## Exercise instructions
What you write must match the records exactly, except for the images, which are left out.

═══ Supplied material ═══

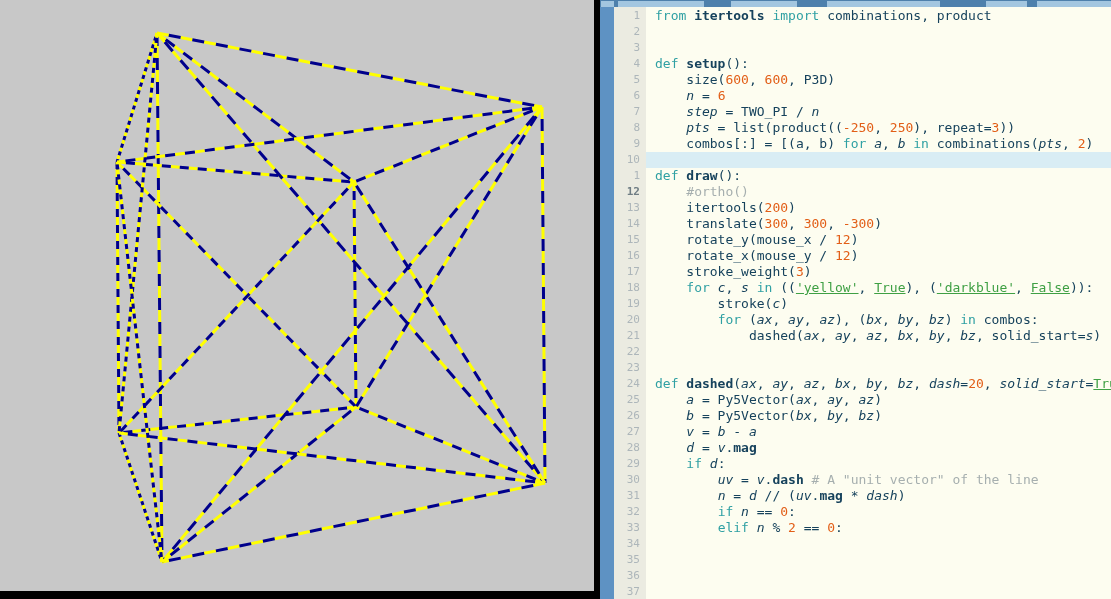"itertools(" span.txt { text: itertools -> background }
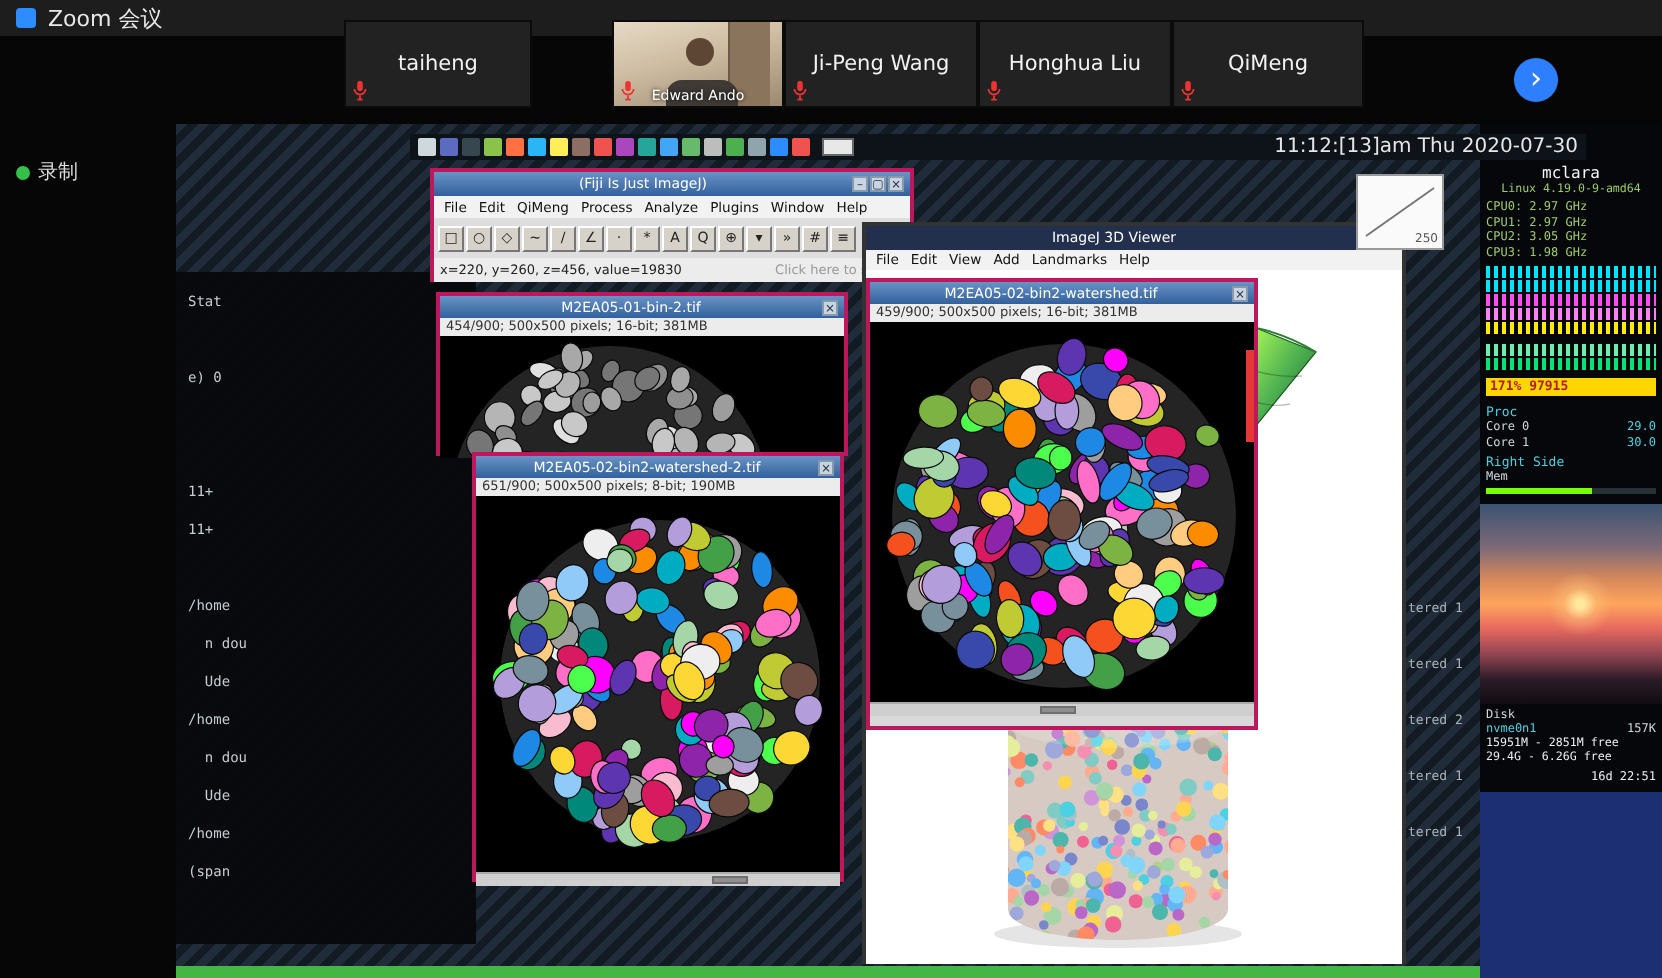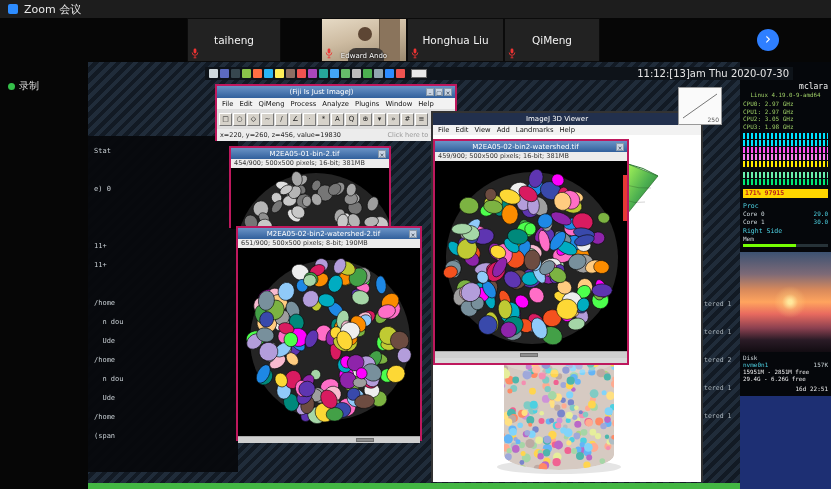"taiheng" #tiles { align-items: none -> flex-end; left: 187px -> 172px }
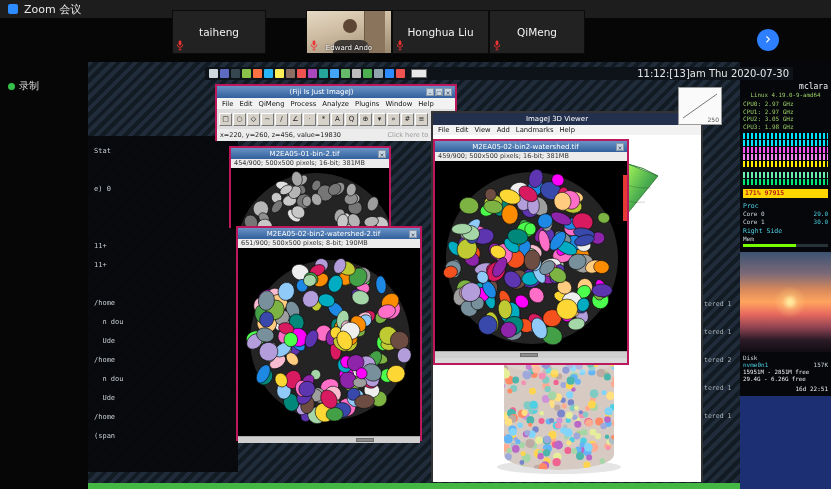"Ji-Peng Wang" div.tile { html: none -> <div> <span>Ji-Peng Wang</span> <span><svg> <rect></rect> <path></path> <line></line> <line></line> </svg></span> </div> }
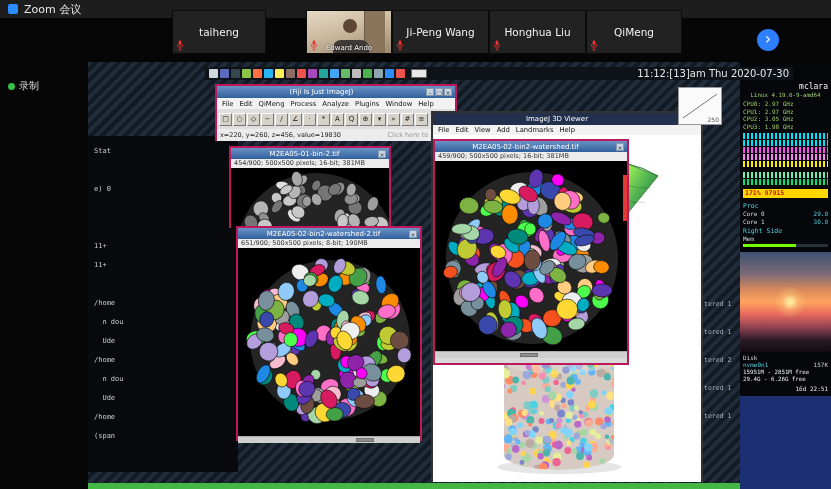"mclara" .ck-host { text-align: right -> center }
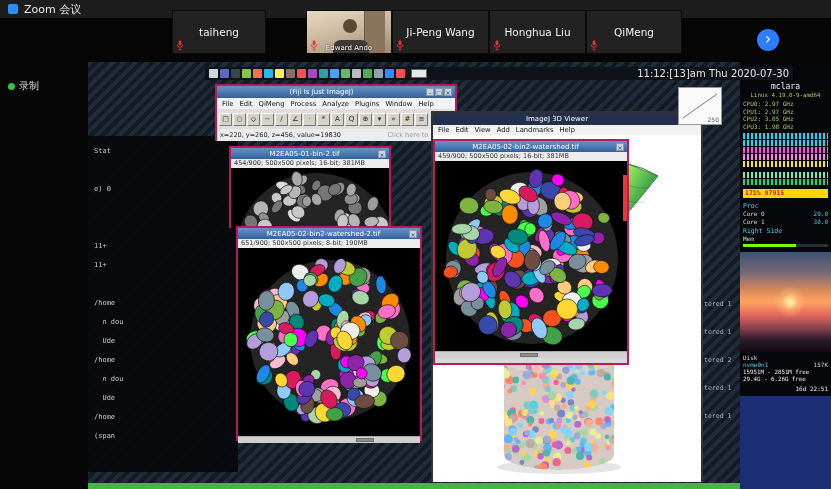"M2EA05-01-bin-2.tif" #wgray { left: 141px -> 130px; width: 162px -> 206px }
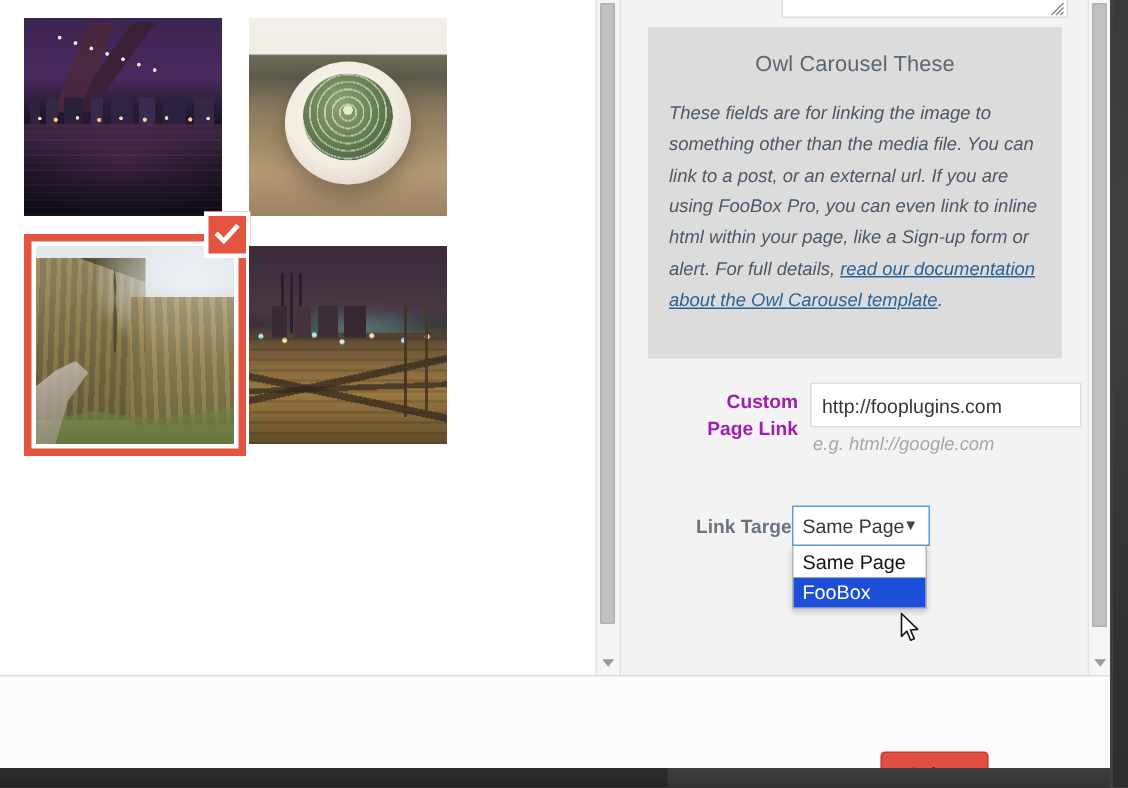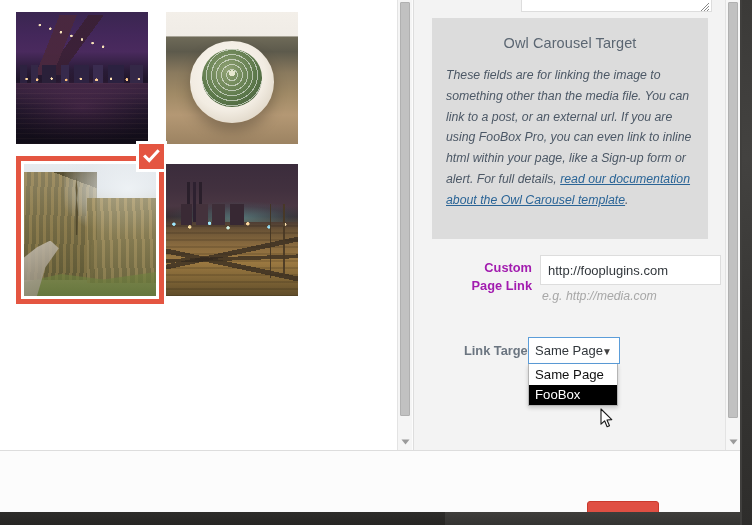"Owl Carousel Target" div.panel-title { text: Target -> These }
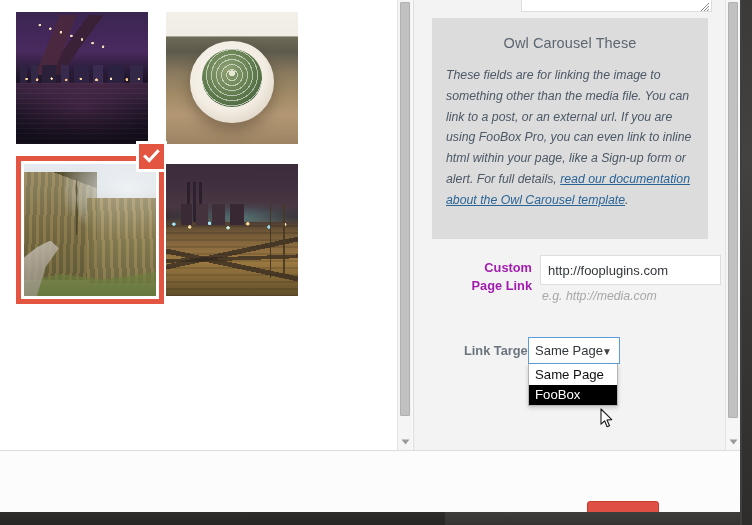"e.g. http://media.com" div.input-hint { text: http://media.com -> html://google.com }
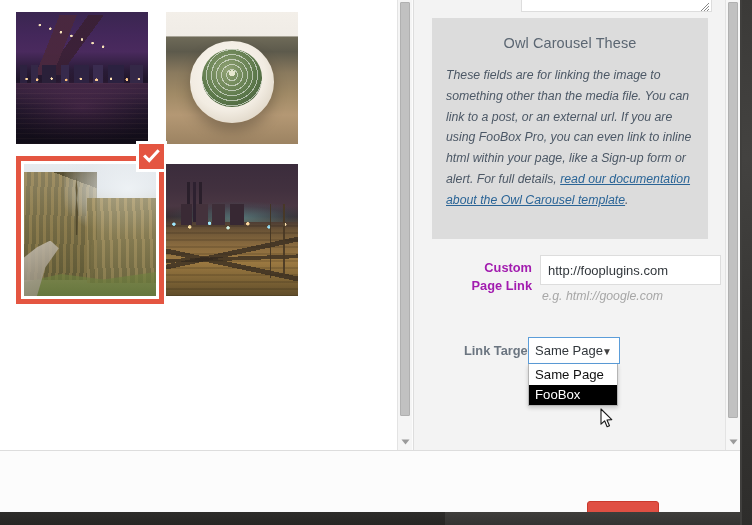"FooBox" .select-option.highlighted { background: #000000 -> #1d4ed8 }
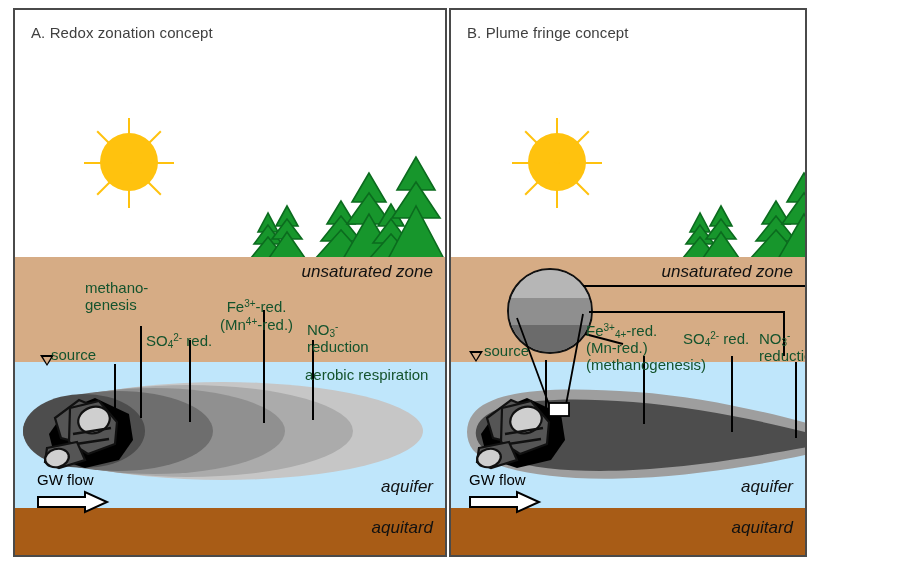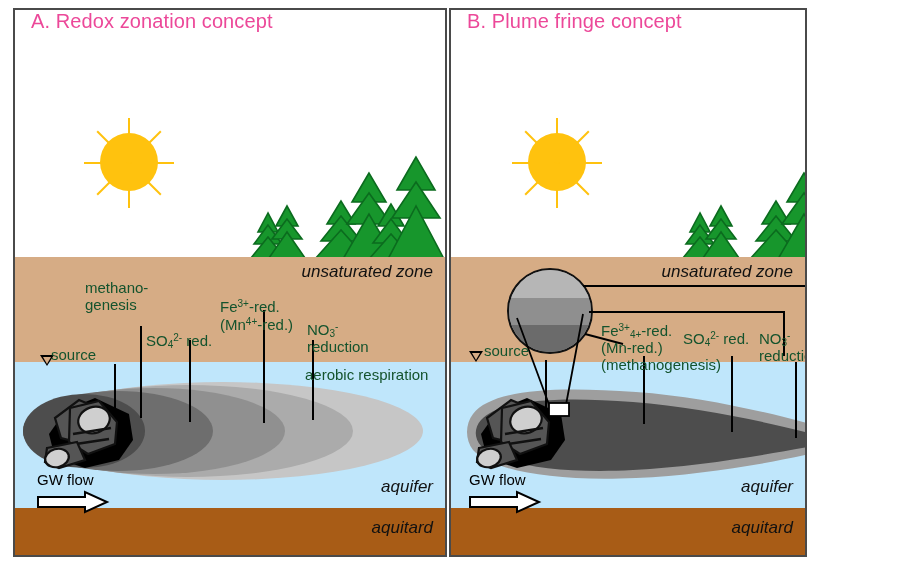"A. Redox zonation concept" .panel-title { color: #ec4899 -> #404040; font-size: 20px -> 15px; top: 0 -> 14px }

═══

## Written response
"itertools(" span.txt { text: itertools -> background }
"taiheng" #tiles { align-items: none -> flex-end; left: 187px -> 172px }
"Ji-Peng Wang" div.tile { html: none -> <div> <span>Ji-Peng Wang</span> <span><svg> <rect></rect> <path></path> <line></line> <line></line> </svg></span> </div> }
"mclara" .ck-host { text-align: right -> center }
"M2EA05-01-bin-2.tif" #wgray { left: 141px -> 130px; width: 162px -> 206px }
"Owl Carousel Target" div.panel-title { text: Target -> These }
"e.g. http://media.com" div.input-hint { text: http://media.com -> html://google.com }
"FooBox" .select-option.highlighted { background: #000000 -> #1d4ed8 }
"A. Redox zonation concept" .panel-title { color: #ec4899 -> #404040; font-size: 20px -> 15px; top: 0 -> 14px }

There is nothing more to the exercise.